I'm hoping to be able to run about 12 virtual XP boxes on a 2900 with 8 x 
3Ghz cores and 16G RAM.

  My current workstations are 1.6Ghz Celerons with 512M to 1G RAM.  They are 
only running Outlook Express, Internet Explorer and a couple of proprietary 
applications.

  If paravirtualization drivers for WinXP ever become stable, that'd improve 
performance and probably increase the number of WinXP VM's quite 
substantially.

>>  Please share thoughts about using VNC vs RDP for remote desktop
>>connections.
>
> RDP will be way faster, not to mention using vnc provides access to the
> console which won't have video performance needed.

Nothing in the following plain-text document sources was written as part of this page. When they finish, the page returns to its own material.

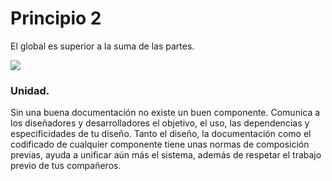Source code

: # Principio 2

El global es superior a la suma de las partes.

<div class="">
<img src="http://thonet.realized.es/doc/img/brand/principles/unidad.png"/>
</div>

<h3 class="big-title">Unidad.</h3>

Sin una buena documentación no existe un buen componente. Comunica a los diseñadores y desarrolladores el objetivo, el uso, las dependencias y especificidades de tu diseño. Tanto el diseño, la documentación como el codificado de cualquier componente tiene unas normas de composición previas, ayuda a unificar aún más el sistema, además de respetar el trabajo previo de tus compañeros.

  Have you done any real world like testing?  My experience seems to 
indicate VNC being faster on a LAN.  Since the console is being redirected 
in the host, rather than the guest, it seems to demand less processing 
power.  Also, turning off remote access in the guest loads less software. 
Since the host supports the VNC console access, it becomes available much 
sooner than WinXP get termserv up.

>>  Please share any anecdotal information regarding user reactions and/or
>>implementation issues.
>
> There's nothing cooler than Xen, but IMHO opinion I would be using 
> something
> a bit more stable for Windows guests, it's not the right tool for >this< 
> job
> as far as I am concerned.
>
> YMMV

  I've got some local databases with chatty Windows clients that becomes 
unuseable across the WAN and doesn't play well with MS Terminal Services. 
Rather than have a stack of physical WinXP machines for my remote users, I'm 
looking at virtualization.  VMWare gets too expensive, too fast.